As members of the body of Christ, love is our purpose; it is the core of our identity. We are not abandoned, not fearful, not anxious. We are not to be judgemental or narrow-minded, self-righteous or uptight. For we make ourselves in the image of our god, and our god is gentle and wise, witty and loving, generous, forgiving, compassionate and kind.

During this season, these are things to ponder. And like the first disciples, while we ponder we must not wait with our eyes to the heavens. We must turn our gaze earthwards. We must leave the hilltop and return to our training ground, the Church, where we can gather together and sing and pray and listen for the Word. For it is in communities of faith that we learn to turn our eyes away from the empty skies and to see, really see, other people. It is in communities of faith that we are strengthened and equipped. And it is in communities of faith that we will see glimpses of the One we long for. For when we worship and work and pray together, and pay attention, “[e]very now and then, someone will say something that sounds a bit like him; every now and then, someone will do something that looks a bit like him”* and we will know that we are not alone.

Of course, there will be times, many times, in our lives that it will be hard to sense the presence of God.
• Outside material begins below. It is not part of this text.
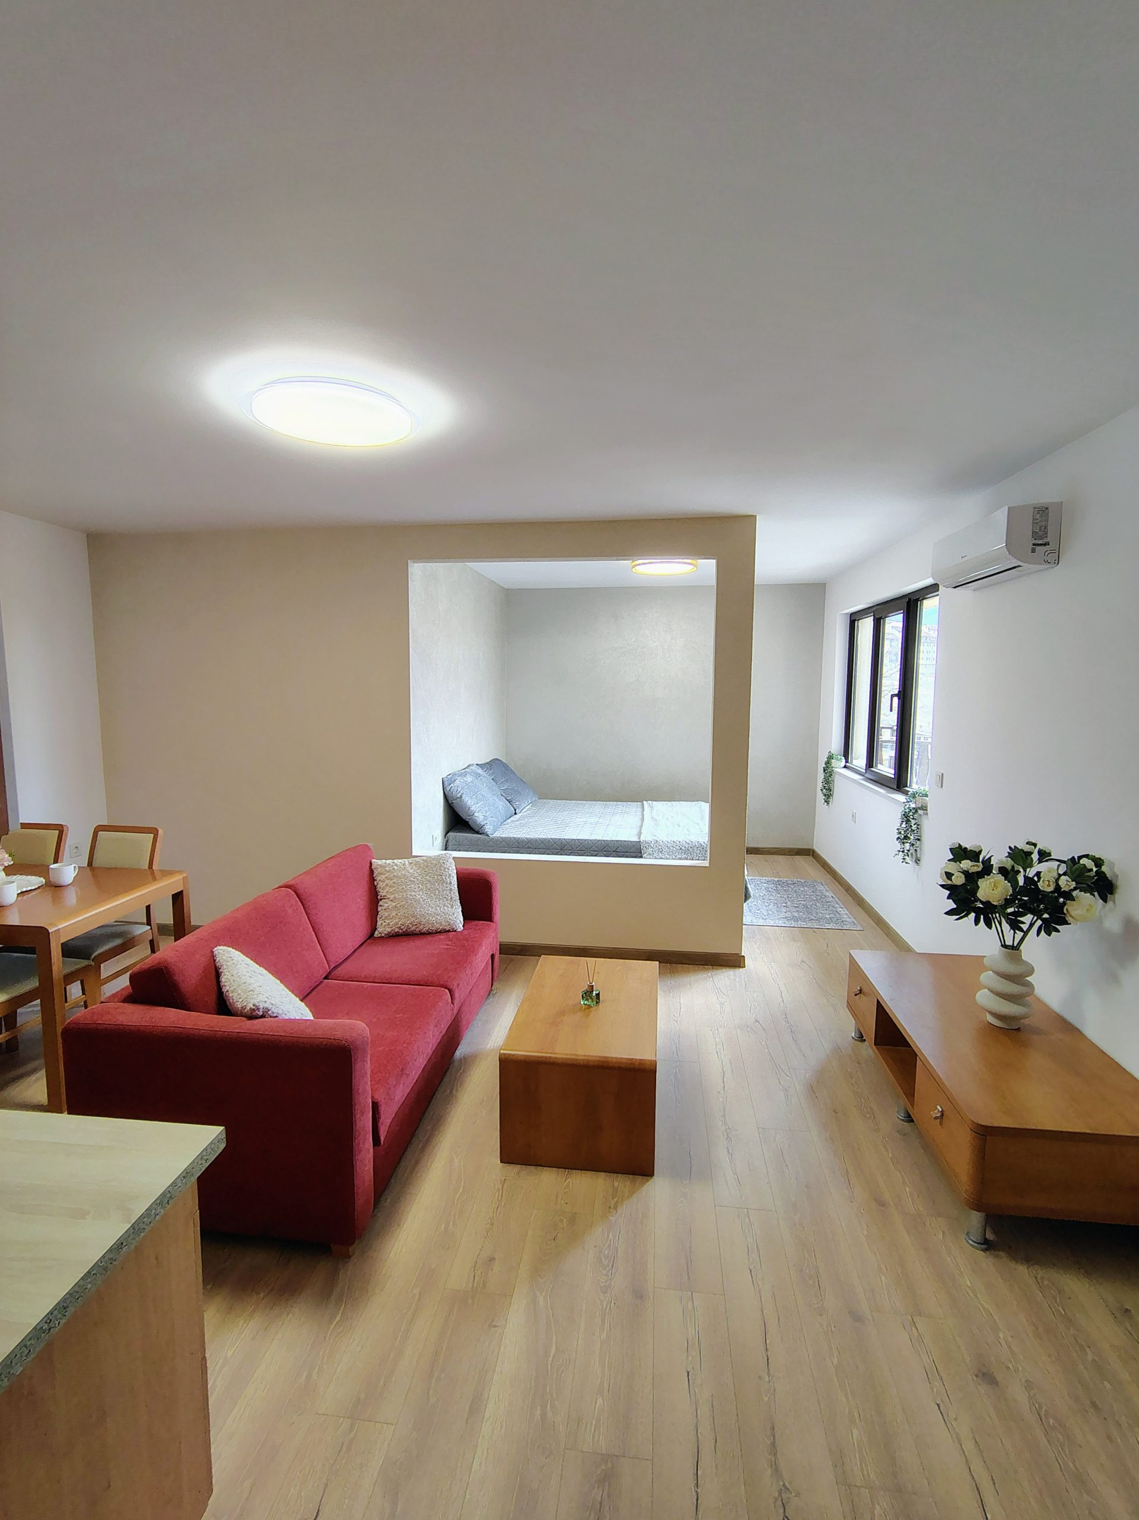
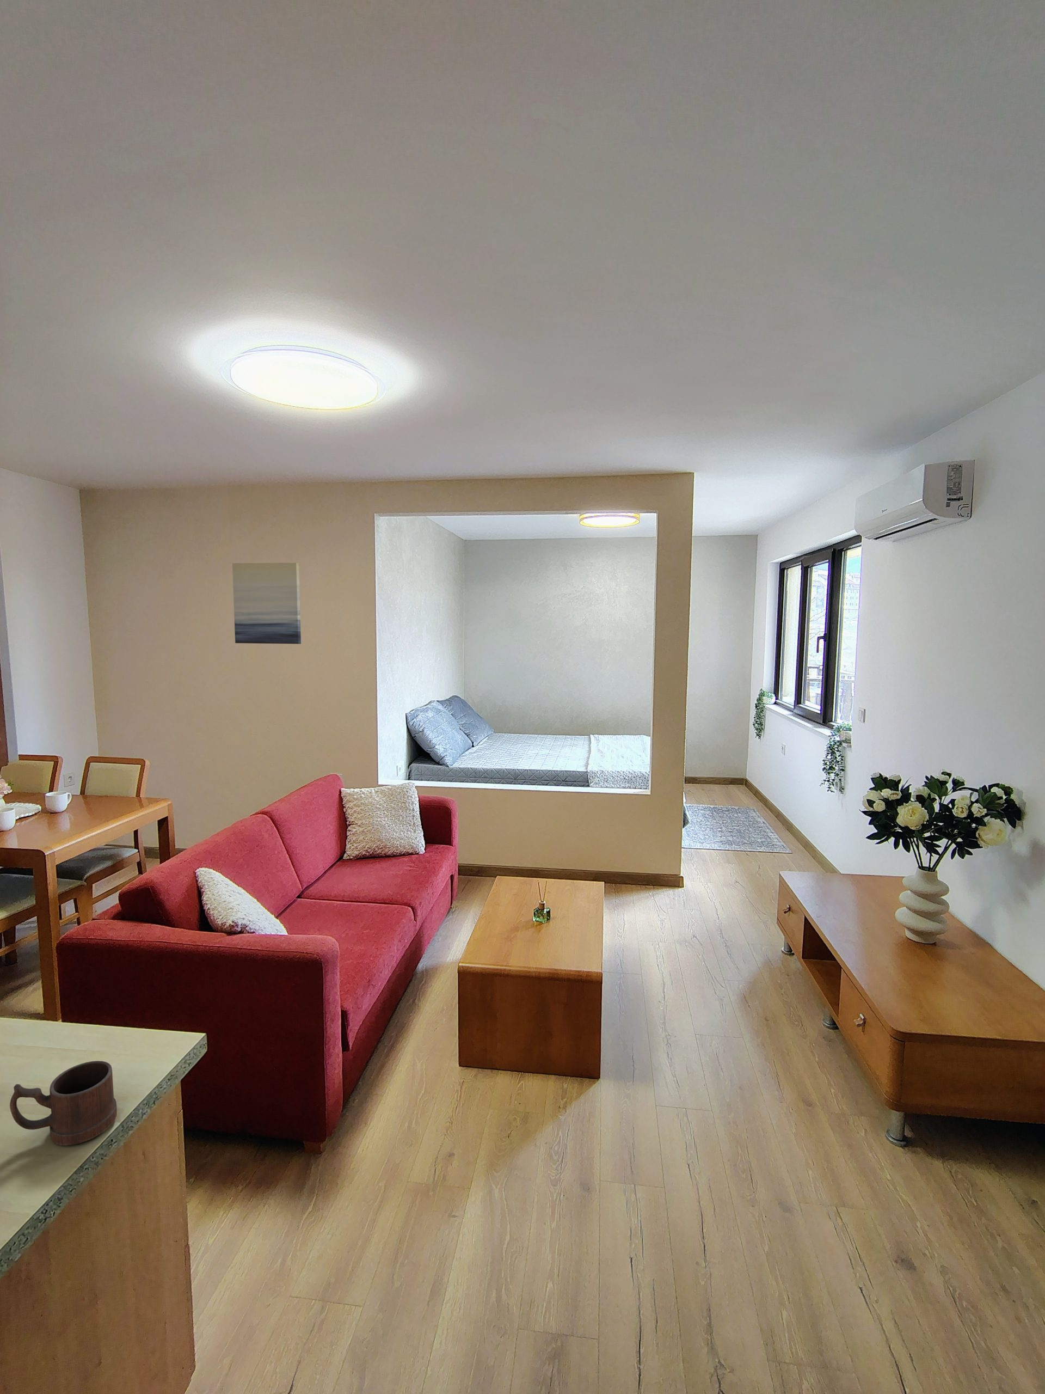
+ mug [9,1060,117,1146]
+ wall art [232,562,302,644]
There will be times, many times, when our courage will fail and we will wonder again if God is absent. And yet we know that God is love – it is the faith in which we stand – and so we know, that as long as love is here, then God is in the house.

So why do you stand looking up to heaven? Just look around you, brothers and sisters! Just look around! Ω

*Quoted from Barbara Brown Taylor (1998) ‘The day we were left behind’. Christianity Today. http://www.christianitytoday.com/ct/1998/may18/8t6046.html. Accessed 3 May 2015. Her thinking influenced this sermon, and the final paragraph paraphrases her final paragraph. This sermon was also influenced by Steve Chalke (2006) Intelligent Church (Grand Rapids, MI: Zondervan).